An exploration of posthumous harm, analyzing how our digital remains can be violated, manipulated, and commodified long after our consciousness has ceased. 4 mins read.
The ancient Greek statesman Solon famously observed that we should call no man happy until he is dead. He recognized that a person's life is a narrative whole, vulnerable to tragedy and disgrace until the very end. But in the digital age, death no longer closes the book. Our lives remain vulnerable to a new form of vulnerability: posthumous harm, executed through algorithms that can draft the dead into endless, non-consensual performances.
The Philosophy of Postmortem Interests
A common objection to the concept of posthumous harm is the "no-subject" problem: if a person no longer exists, how can they be harmed? Epicurus famously argued that death is nothing to us, for where we are, death is not, and where death is, we are not. However, modern philosophers like Joel Feinberg have challenged this view by distinguishing between *experiential harm* (which requires consciousness) and *interest-based harm* (which does not).

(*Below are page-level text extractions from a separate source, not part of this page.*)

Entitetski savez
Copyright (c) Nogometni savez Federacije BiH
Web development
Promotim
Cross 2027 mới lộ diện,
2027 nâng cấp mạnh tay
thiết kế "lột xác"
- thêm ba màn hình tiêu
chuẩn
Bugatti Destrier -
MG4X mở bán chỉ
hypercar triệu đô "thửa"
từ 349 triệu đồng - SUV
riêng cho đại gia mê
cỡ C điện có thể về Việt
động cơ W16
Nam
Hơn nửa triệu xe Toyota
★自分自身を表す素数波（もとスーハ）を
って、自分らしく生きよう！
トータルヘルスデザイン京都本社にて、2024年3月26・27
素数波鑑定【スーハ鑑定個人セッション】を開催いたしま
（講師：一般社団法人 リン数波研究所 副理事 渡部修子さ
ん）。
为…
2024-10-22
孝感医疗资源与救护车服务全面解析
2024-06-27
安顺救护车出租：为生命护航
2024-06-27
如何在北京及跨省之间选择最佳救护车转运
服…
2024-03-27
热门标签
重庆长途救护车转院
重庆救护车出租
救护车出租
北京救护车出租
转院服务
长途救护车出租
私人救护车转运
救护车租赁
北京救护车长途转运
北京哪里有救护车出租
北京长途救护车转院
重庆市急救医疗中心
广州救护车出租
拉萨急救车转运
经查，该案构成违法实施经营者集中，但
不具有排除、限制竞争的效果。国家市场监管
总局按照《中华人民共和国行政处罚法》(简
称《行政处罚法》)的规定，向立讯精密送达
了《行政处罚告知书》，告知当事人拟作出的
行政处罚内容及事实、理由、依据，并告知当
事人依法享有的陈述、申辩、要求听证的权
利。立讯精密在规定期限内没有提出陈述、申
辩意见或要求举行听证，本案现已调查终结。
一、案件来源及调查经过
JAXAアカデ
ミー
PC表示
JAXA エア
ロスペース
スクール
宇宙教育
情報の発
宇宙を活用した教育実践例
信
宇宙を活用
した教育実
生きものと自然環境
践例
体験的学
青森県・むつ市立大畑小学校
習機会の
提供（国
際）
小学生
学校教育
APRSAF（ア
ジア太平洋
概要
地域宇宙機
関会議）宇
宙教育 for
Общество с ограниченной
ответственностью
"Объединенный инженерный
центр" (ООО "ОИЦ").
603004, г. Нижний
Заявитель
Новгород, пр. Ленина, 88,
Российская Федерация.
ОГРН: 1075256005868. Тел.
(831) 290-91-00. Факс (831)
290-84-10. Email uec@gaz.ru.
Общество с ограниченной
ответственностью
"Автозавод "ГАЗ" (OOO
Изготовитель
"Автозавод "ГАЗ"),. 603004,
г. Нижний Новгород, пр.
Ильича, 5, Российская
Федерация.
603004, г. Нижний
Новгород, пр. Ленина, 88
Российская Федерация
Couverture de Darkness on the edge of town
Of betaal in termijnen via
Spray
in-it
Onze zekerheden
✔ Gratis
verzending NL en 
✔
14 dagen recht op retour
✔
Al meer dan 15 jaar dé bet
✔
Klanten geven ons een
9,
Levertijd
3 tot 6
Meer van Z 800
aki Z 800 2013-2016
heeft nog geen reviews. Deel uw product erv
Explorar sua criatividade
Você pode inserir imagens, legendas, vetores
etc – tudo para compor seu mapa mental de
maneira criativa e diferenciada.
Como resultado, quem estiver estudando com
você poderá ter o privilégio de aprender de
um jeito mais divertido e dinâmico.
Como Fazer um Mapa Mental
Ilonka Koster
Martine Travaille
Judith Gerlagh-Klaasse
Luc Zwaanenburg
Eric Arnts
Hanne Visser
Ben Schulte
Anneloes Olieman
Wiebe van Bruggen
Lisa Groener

To understand how these harms manifest in the digital age, consider the following distinctions:
| Type of Harm | Mechanism | Digital Resurrection Example |
|---|---|---|
| Reputational Harm | Distorting the historical record or character of the deceased. | An AI chatbot expressing political or religious views the deceased spent their life opposing. |
| Autonomy Violation | Using personal data in ways that violate explicit or implied wishes. | Training generative models on private, intimate letters and diaries without consent. |
| Commodification | Exploiting a person's likeness for commercial gain. | Charging a subscription fee to interact with a synthetic voice clone of a deceased relative. |
The Vulnerability of the Completed Narrative
When we die, we leave behind a completed narrative. This narrative is our legacy, the sum of our choices, relationships, and values. Digital resurrection threatens this narrative by rendering it permanently unfinished and editable. An AI avatar can say things the deceased never said, apologize for things they never regretted, or express feelings they never felt. This does not merely deceive the living; it actively defaces the moral monument of the life that was lived.
To have our likeness drafted into perpetual digital labor, responding to prompts on demand, is a profound violation of the peace that death is supposed to guarantee. It is the ultimate colonisation of the human story.
Referenced Works & Texts
- Aristotle, Nicomachean Ethics, Book I, Chapter 10. The discussion of whether a person's happiness can be affected after their death by the fortunes of their descendants and heirs.
- Joel Feinberg, The Moral Limits of the Criminal Law: Harm to Others (1984). Developing the interest theory of posthumous harm and the rights of the deceased.